Pour les possédants, cela veut dire que quel que soit l'occupant de l'Elysée de 2002 à 2007, ils peuvent envisager l'avenir sans crainte, et que leurs intérêts seront bien défendus, comme ils l'ont été dans le passé. Cependant, Chirac, qui ne fait pas semblant d'être de gauche, est évidemment mieux vu par les nantis que Jospin. Mais Jospin, pour achever de rassurer ceux qui auraient encore pu avoir un doute sur ce qu'il ferait s'il parvenait à l'Elysée, a bien précisé qu'il ne défendait pas un programme " socialiste ", qu'il était tout à fait envisageable, par exemple, de permettre aux capitaux privés d'entrer dans le capital de l'EDF, et que s'il était élu il mettrait en oeuvre une réforme du système des retraites, entendez par là qu'il s'attaquera à ce système, comme Juppé avait essayé de le faire en 1995.
Pour les travailleurs, cela signifie donc qu'ils n'ont pas plus à attendre d'un Jospin président de la République que d'un Chirac-bis. D'ailleurs, si Chirac et Jospin ont pu cohabiter aussi facilement depuis cinq ans, comme Mitterrand avait cohabité quatre ans avec Chirac et Balladur, c'est bien parce que les uns et les autres défendent de la même façon, avec la même vigueur et la même persévérance, les intérêts de la bourgeoisie et du patronat.
Le Parti Socialiste mène au gouvernement la même politique que la droite. Et ses alliés dits de la gauche gouvernementale, PC et Verts, qui prétendent défendre une autre politique, ne font que cautionner celle de Jospin. Robert Hue parle aujourd'hui " d'ancrer " la politique du gouvernement à gauche. Mais cela fait cinq ans qu'il est censé le faire. Sans le moindre résultat. Il dit qu'Arlette Laguiller n'est pas positive, qu'elle ne fait que dénoncer. Mais que fait donc de plus Robert Hue ? Il soutient Jospin mais ne le dénonce même pas sérieusement. A-t-il en cinq ans empêché le moindre licenciement ? Les voix communistes du premier tour, il les offre à Jospin au deuxième, en échange d'hypothétiques strapontins de ministres à tout faire.
Choisir de voter Jospin, ou pour l'un de ses alliés, pour voter contre la droite, c'est approuver par avance tout ce que la gauche gouvernementale fera contre les travailleurs, et au final baiser la main qui nous opprime.
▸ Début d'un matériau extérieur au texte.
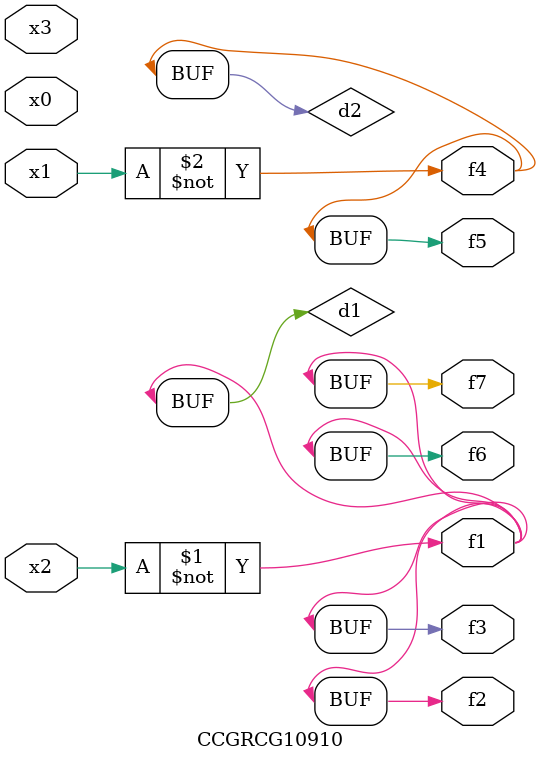
<source format=v>
module CCGRCG10910(
	input x0, x1, x2, x3,
	output f1, f2, f3, f4, f5, f6, f7
);

	wire d1, d2;

	xnor (d1, x2);
	not (d2, x1);
	assign f1 = d1;
	assign f2 = d1;
	assign f3 = d1;
	assign f4 = d2;
	assign f5 = d2;
	assign f6 = d1;
	assign f7 = d1;
endmodule

</source>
Nous ne pourrons certes pas imposer un véritable changement de politique par ces seules élections. Mais nous pourrons au moins dire que nous ne sommes dupes ni des discours sur la " fracture sociale " des uns, ni des bonnes paroles des autres. Nous pourrons dire que nous sommes dégoûtés par la politique de ces hommes-là. Que nous sommes conscients qu'ils nous trompent et nous trahissent. Ne tolérons plus les subventions à fonds perdus aux gros capitalistes, n'acceptons plus les licenciements collectifs, à commencer dans les entreprises qui font des profits comme Lu-Danone. Imposons la création par l'Etat des emplois nécessaires au bon fonctionnement des services publics, dans les hôpitaux, les transports, l'enseignement, etc. Il faut taxer les énormes profits des grands trusts. Il faut aussi ne pas laisser à ces derniers la mainmise toute puissante qu'ils ont sur l'économie et, de ce fait, sur la vie sociale et politique du pays. Pour cela il faut l'abolition du secret bancaire, industriel et commercial, la publication de la comptabilité des grandes entreprises.
Arlette Laguiller est la seule candidate qui représente vraiment le camp des travailleurs. Elle n'a jamais tourné sa veste. Voter pour elle ce sera affirmer que le monde du travail n'est pas dupe des politiciens de la bourgeoisie, de droite ou de gauche, et qu'il vote pour lui-même. Ce sera un pas énorme pour imposer ensemble ce programme sans rien attendre des autres.